Zum Ausgleich für die dadurch meist bauch- und häufig schulterfreie Mode gab es ein Stockwerk tiefer jede Menge Stoff. Denn die zweite Hälfte der 90s war – stark beeinflusst durch Techno- und Rap-Fashion – von sehr weiten Schnitten dominiert. Wahlweise als nur unterm Knie weitgeschnittene Schlaghose oder in ihrer Gesamtheit "sackartigen" Baggy Pant.

Gibt es eine Aussage, auf die sich die so vielfältige Mode dieses Jahrzehnts herunterbrechen lässt? Vielleicht folgende:

Es war ein Jahrzehnt, in dem Designer gewillt waren, eine ganze Menge etablierte und zunehmend als steif empfundene Konventionen ersatzlos über Bord zu werfen. Ein Jahrzehnt, in dem modische Kreativität geradezu sprühte und in dem viele gewillt waren, Mode mit Musik, Kunst, Film und noch einigem mehr zu verschmelzen.

Wer mag, kann sich dazu die Modenschauen der Paris Fashion Week für die Herbst-/Winter-Kollektion 1995/-96 ansehen:

Was geblieben ist: Das Erbe der 90s heute

Dieser Text wurde im Frühjahr 2024 geschrieben. Ein Zeitpunkt also, an dem nur noch wenige Monate der 1990er nicht die "Vierteljahrhundertmarke" überschritten hatten. Aber ebenso ein Zeitpunkt, an dem in den Modekatalogen sowohl Schlaghosen als auch bauchfreie Tops ein Comeback feiern. Nicht nur angesichts dessen stellt sich die berechtigte Frage: Wie viel 90er ist in den heutigen 20ern noch vorhanden?

Nun, vieles von damals ist ähnlich weit in der Versenkung verschwunden wie Ganzkörper-Jeans-Outfits der späten 80er. Videotheken gehören dazu ebenso wie ausschließlich Musikvideo spielende Fernsehsender, Einwähl-Modems, Diskettenlaufwerke, Boy- und Girl-Groups oder extrem unterschiedliche, modisch leicht unterscheidbare Jugendkulturen.

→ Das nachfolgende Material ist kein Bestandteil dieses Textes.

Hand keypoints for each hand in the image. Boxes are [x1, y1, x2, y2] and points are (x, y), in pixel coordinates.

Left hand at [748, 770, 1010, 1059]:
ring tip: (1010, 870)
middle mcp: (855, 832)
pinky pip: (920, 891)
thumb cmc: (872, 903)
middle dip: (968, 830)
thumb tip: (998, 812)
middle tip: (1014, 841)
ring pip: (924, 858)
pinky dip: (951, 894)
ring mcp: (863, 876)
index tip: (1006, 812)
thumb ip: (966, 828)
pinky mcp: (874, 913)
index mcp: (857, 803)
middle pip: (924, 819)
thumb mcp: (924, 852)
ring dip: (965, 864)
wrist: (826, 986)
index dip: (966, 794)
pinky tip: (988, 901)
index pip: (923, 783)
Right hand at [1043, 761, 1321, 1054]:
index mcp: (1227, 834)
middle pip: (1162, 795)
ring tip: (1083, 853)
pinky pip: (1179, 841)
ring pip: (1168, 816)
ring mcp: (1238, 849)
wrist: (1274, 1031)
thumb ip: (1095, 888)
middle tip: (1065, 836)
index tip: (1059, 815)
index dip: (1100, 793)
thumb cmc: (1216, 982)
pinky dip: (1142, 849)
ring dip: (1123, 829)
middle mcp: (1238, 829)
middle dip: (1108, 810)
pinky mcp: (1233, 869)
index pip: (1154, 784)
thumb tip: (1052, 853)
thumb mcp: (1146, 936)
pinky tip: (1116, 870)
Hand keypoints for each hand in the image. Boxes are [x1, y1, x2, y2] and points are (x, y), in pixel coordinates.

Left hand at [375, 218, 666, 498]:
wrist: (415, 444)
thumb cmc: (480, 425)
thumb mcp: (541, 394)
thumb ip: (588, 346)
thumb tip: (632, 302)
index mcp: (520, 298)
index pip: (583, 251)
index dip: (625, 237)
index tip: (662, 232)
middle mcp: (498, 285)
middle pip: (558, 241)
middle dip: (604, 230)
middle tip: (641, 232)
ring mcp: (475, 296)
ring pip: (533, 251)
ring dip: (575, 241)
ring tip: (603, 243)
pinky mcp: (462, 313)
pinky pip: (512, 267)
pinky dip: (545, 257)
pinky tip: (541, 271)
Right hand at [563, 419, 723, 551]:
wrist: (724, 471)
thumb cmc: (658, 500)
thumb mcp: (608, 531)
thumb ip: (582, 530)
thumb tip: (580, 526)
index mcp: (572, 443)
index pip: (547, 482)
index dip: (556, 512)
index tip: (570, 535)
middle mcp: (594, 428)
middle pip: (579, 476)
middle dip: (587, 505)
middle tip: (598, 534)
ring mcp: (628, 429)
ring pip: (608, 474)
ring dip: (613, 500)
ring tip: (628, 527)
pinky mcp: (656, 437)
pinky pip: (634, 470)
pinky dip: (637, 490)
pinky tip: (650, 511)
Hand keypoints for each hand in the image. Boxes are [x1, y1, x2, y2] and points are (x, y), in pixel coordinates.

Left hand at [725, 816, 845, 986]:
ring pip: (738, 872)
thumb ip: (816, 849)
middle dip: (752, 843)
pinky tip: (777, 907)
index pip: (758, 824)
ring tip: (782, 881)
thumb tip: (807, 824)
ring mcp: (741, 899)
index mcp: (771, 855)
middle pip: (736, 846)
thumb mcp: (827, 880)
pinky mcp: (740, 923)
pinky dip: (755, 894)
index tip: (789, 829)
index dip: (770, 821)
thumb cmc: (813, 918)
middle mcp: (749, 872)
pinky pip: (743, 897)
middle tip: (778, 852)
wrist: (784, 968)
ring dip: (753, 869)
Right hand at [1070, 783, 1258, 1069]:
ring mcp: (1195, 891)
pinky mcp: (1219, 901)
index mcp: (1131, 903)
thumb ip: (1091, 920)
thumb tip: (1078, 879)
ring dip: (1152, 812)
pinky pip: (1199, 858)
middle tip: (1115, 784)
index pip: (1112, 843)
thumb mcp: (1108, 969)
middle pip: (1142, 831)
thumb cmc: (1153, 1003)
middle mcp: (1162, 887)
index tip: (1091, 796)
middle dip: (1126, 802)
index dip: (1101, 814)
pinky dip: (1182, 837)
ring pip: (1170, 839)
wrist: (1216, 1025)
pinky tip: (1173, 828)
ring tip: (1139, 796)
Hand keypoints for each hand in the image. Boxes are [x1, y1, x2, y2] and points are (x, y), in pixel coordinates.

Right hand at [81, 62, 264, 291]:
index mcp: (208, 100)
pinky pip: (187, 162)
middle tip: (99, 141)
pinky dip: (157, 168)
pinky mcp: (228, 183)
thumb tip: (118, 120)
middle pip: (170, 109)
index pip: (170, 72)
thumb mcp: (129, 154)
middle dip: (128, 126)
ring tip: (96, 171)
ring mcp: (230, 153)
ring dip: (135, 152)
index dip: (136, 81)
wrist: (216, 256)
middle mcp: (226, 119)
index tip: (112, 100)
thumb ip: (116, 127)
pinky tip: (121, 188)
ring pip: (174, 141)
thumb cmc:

Viele andere Elemente sind stattdessen so umfassend in unseren Alltag eingedrungen, dass wir sie gar nicht mehr als Besonderheit wahrnehmen – oder überhaupt Wurzeln in den 90s vermuten.

Das gilt insbesondere für alles, was sich unter Digitalisierung und Internet zusammenfassen lässt. Egal ob es das Handy ist, Social Media oder E-Commerce: Das alles sind definitiv ebenso Kinder der 1990er wie massive CGI-Effekte in Filmen und Serien.

Eines sollte man aber bei aller 90s-Nostalgie nicht ganz vergessen: So wie jedes andere Jahrzehnt, so konnten die 90er ebenfalls mit einer gutgefüllten Liste an Schattenseiten aufwarten. Egal, ob das nun gesellschaftliche Ungleichheit war, wirtschaftliche Schwierigkeiten, unkritisch in Film und Fernsehen genutzte Stereotype oder blinde Tech-Gläubigkeit.

Positiv waren die 90er in der Gesamtbetrachtung zweifelsohne. Allerdings darf man sich die berechtige Frage stellen, ob sie nicht manchmal schon ein wenig blauäugig positiv waren – und dazu noch unkritisch und manchmal regelrecht naiv.